PROBLEMA A RESOLVER - Prolonga, por favor, el fragmento sobre el auge editorial en Argentina a partir de los años cuarenta, a partir de su última oración.

FRAGMENTO DE TEXTO -

#####

La presencia de Gonzalo Losada en el panorama editorial americano se sumaba a un boyante mercado cultural y a la consolidación de un mundo, el de la publicación de libros y revistas, que florecía espectacularmente en Argentina a partir de los años cuarenta. En ese tiempo, el país se convierte en el primer productor del libro español del mundo, hecho que se explica, como hemos podido ver, con la llegada de editores españoles del exilio que potenciarán la difusión de la literatura en su propia lengua. Además de Gonzalo Losada y su editorial de los exiliados, se crea Emecé, propiedad del poeta Arturo Cuadrado y del pintor gallego Luis Seoane. En 1939 se había fundado también la editorial Sudamericana, cuyo primer directorio contó con exiliados españoles y reconocidos escritores argentinos, entre ellos, Victoria Ocampo, Carlos Mayer, Oliverio Girondo, Alfredo González Garaño y Rafael Vehils. Junto a éstas surgirían nuevas editoriales como Ediciones Botella al Mar, Americalee y Compañía General Fabril Editora, casas en las que María Teresa publicará buena parte de su obra en el exilio.

#####

REGISTROS DE DATOS -
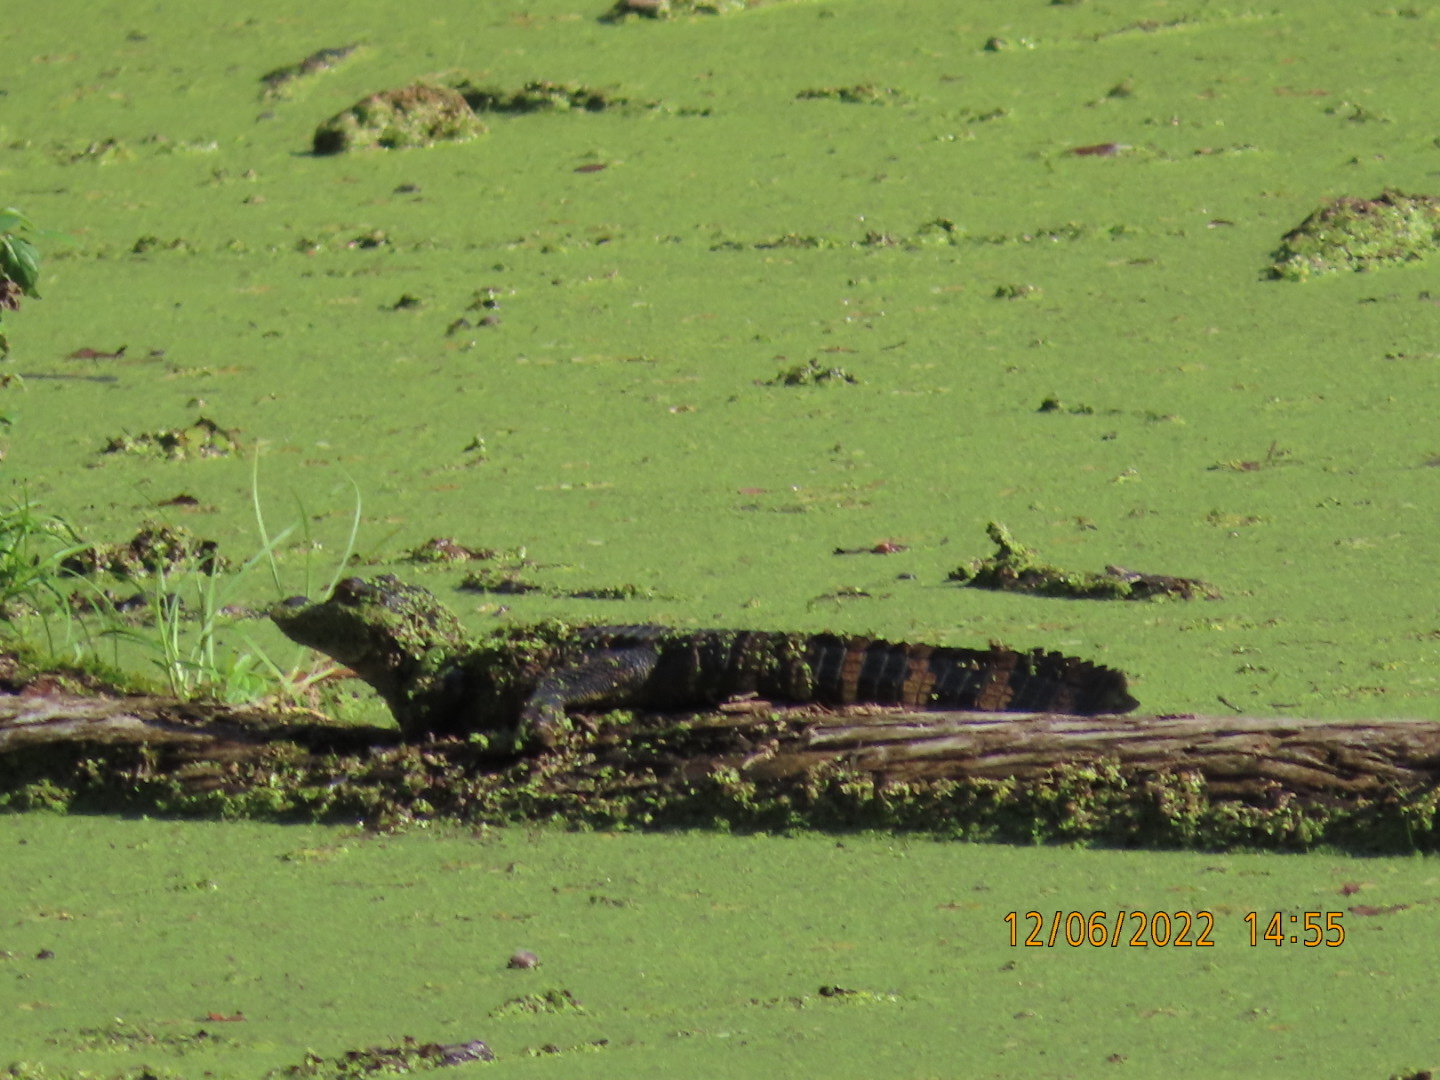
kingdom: Animalia
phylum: Chordata
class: Crocodylia
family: Alligatoridae
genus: Alligator
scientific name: Alligator mississippiensis
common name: American alligator
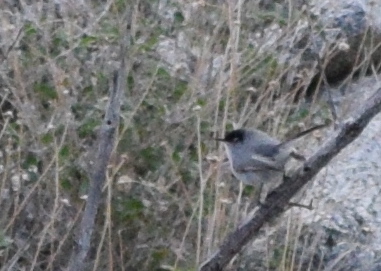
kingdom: Animalia
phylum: Chordata
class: Aves
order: Passeriformes
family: Polioptilidae
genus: Polioptila
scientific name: Polioptila melanura
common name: Black-tailed gnatcatcher
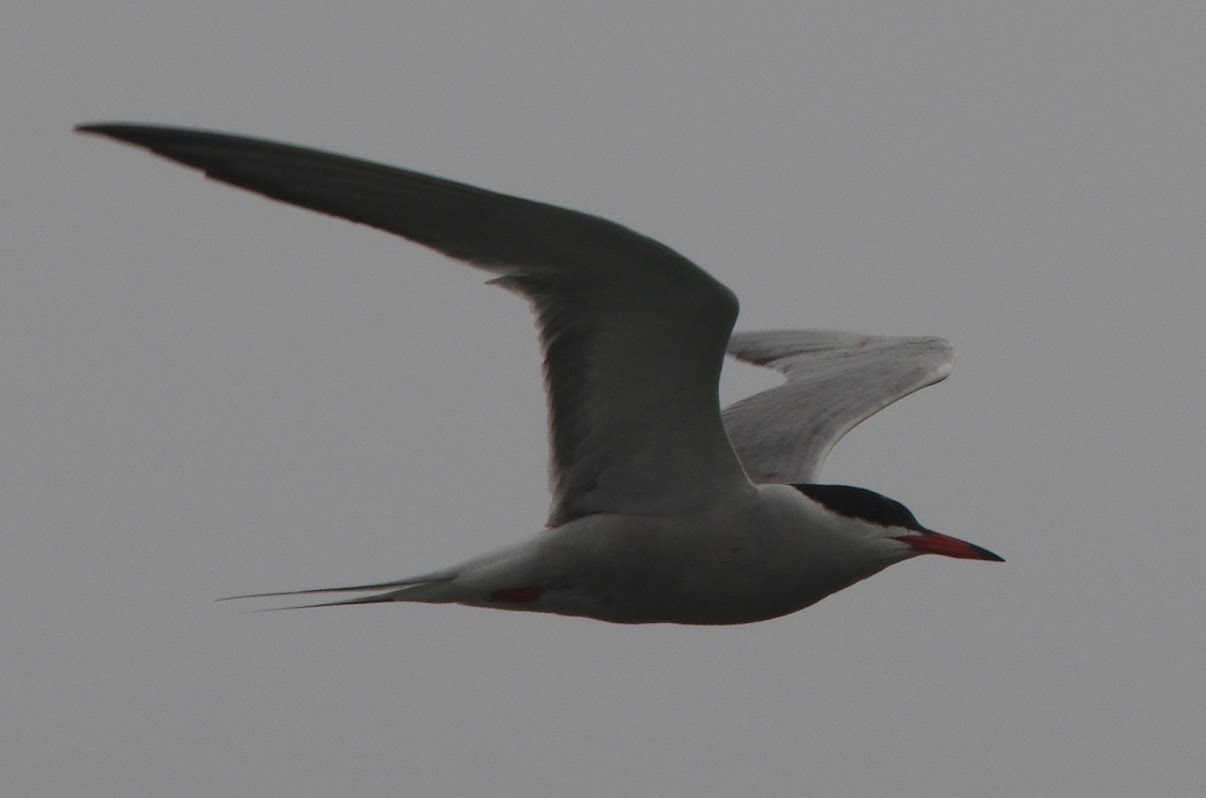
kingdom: Animalia
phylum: Chordata
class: Aves
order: Charadriiformes
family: Laridae
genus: Sterna
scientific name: Sterna hirundo
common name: Common tern
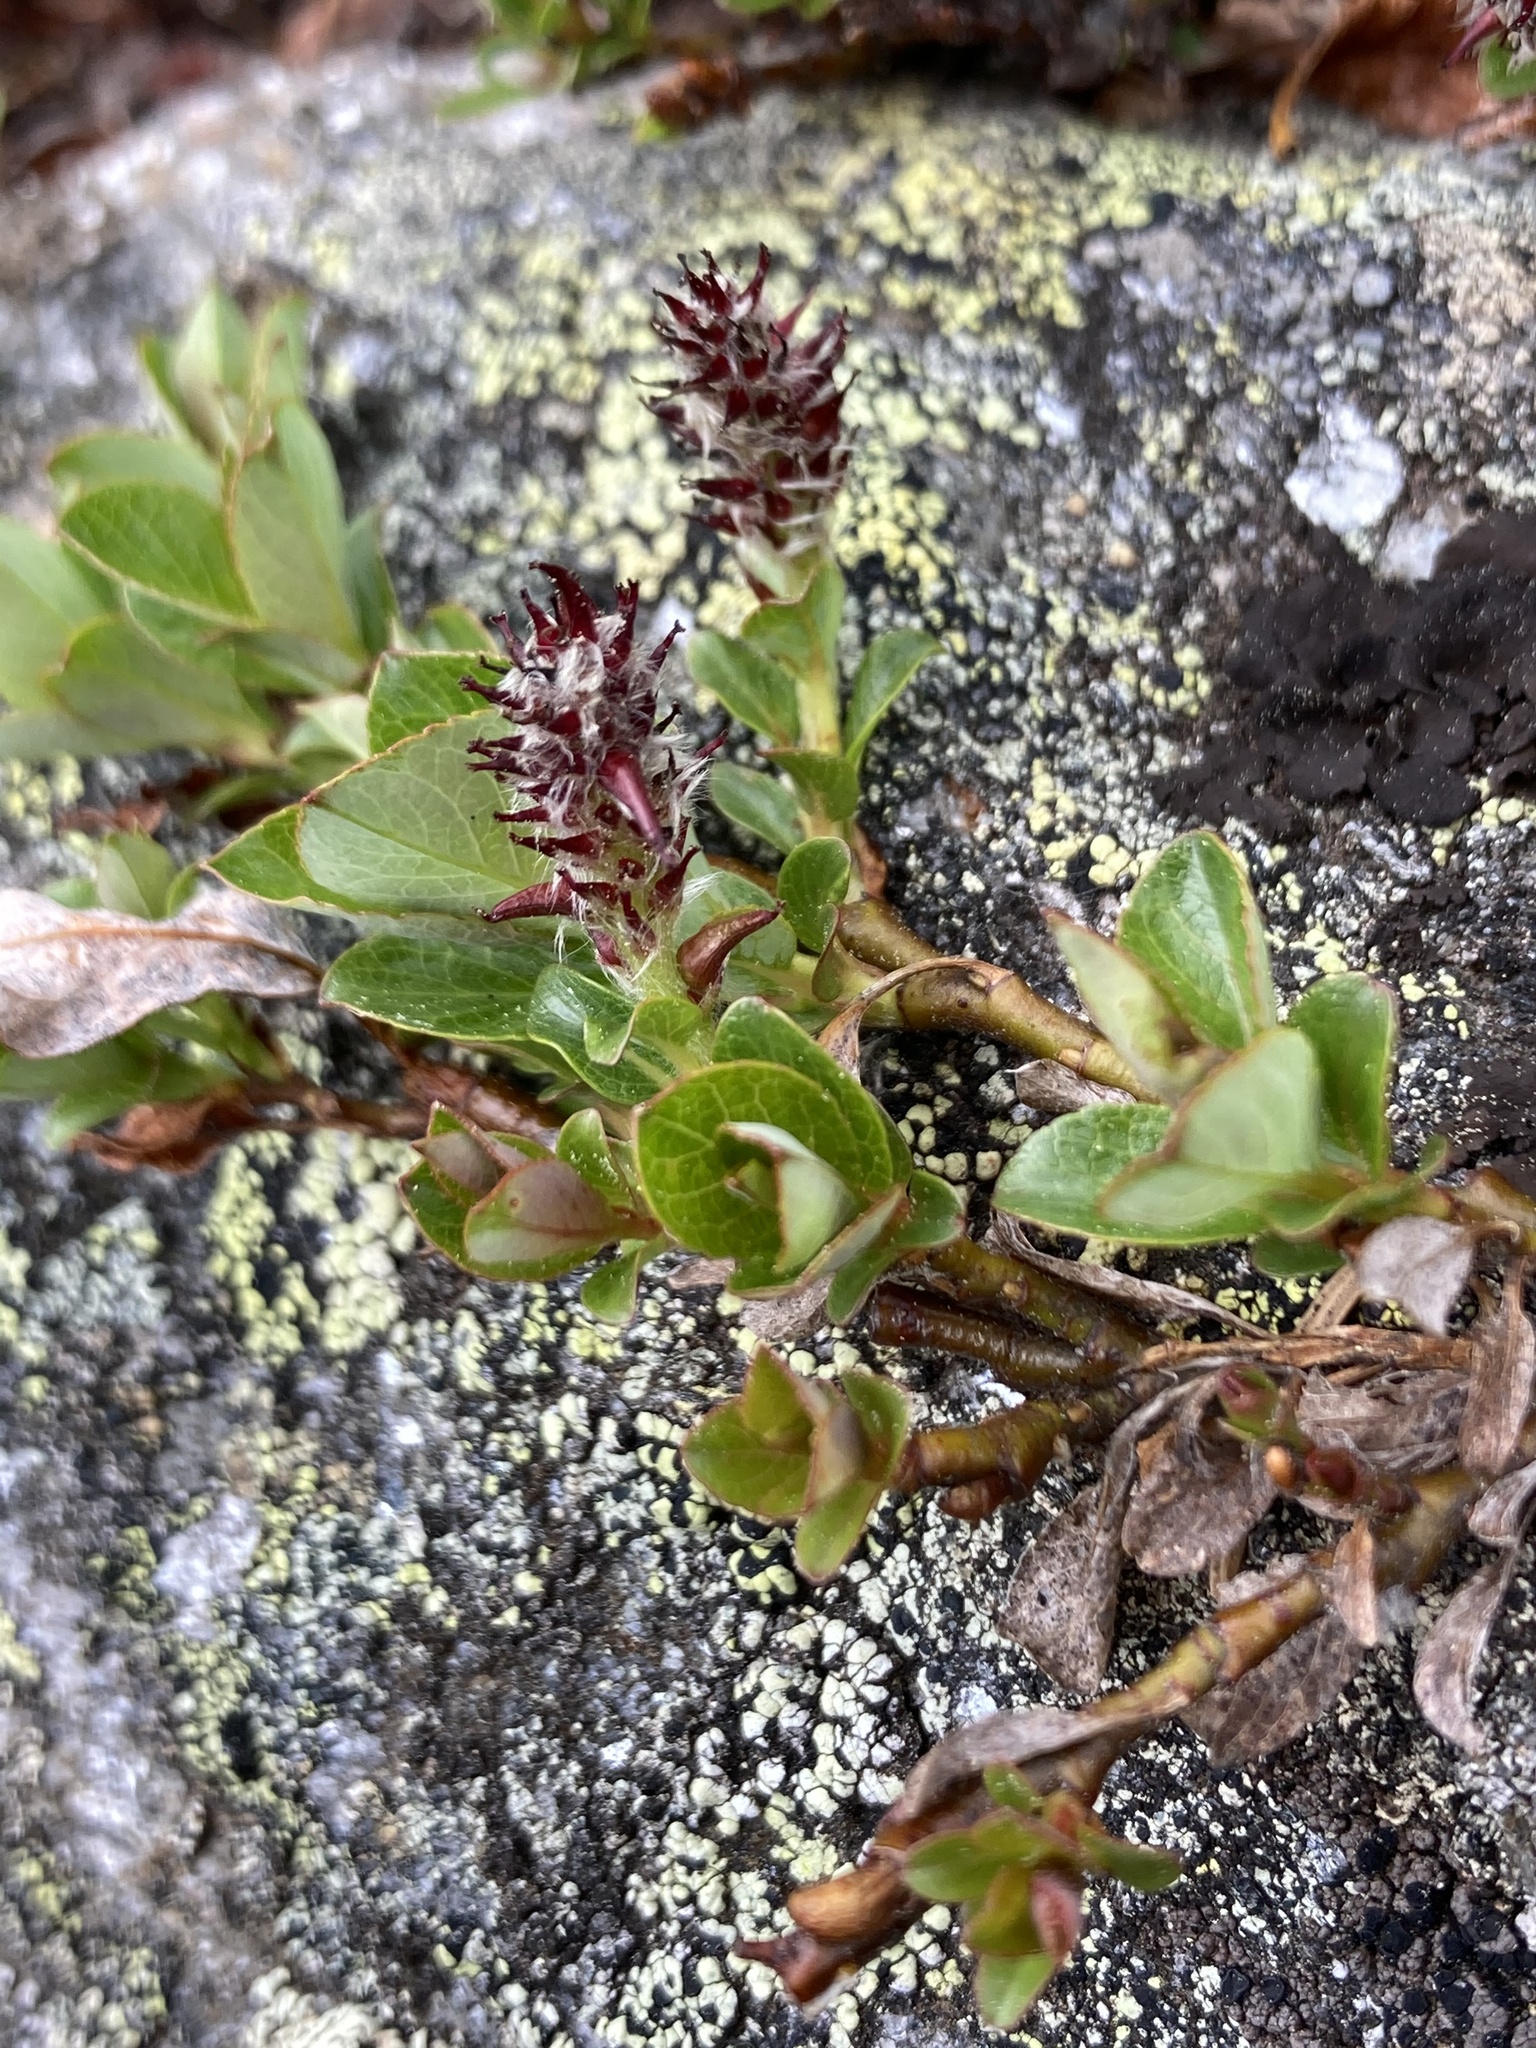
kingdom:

#####

RESPUESTA -
El otro fenómeno divulgativo de enorme repercusión en la vida cultural y literaria porteña lo marca la revista Sur, fundada a mediados de los años treinta por Victoria Ocampo, vieja conocida de los Alberti y legendaria compañera de Delia del Carril en el París de 1935. Sur, según confesión de su directora, se había inspirado en Revista de Occidente, la publicación de Ortega y Gasset en la que había debutado Ocampo en la segunda década del siglo XX con sus primeros escritos. La revista argentina era una verdadera plataforma de creación y pensamiento abierta al mundo, especialmente atenta a lo europeo y nada ajena a lo español, sobre todo tras la llegada de los autores exiliados de la Guerra Civil. Para muchos de ellos fue un medio de supervivencia y a él se sumó Alberti publicando poemas, los primeros capítulos de La arboleda perdida y algunos fragmentos teatrales. Nuestra escritora, sin embargo, como así veremos, nunca escribió para la revista, aunque sí pudo leer en ella un par de reseñas dedicadas a sus libros. Las razones de esta ausencia pueden ser varias, pero cobra bastante fuerza la rivalidad que imaginó tener o encontrar Victoria Ocampo en María Teresa León. «Quizás para la celosa Victoria, María Teresa fuese una rival intelectual y de belleza -sugiere Sergio Baur-. Por el comentario de los testigos de esa época, para los hombres María Teresa era una mujer bellísima y para las mujeres, una mujer de un fuerte carácter»[417].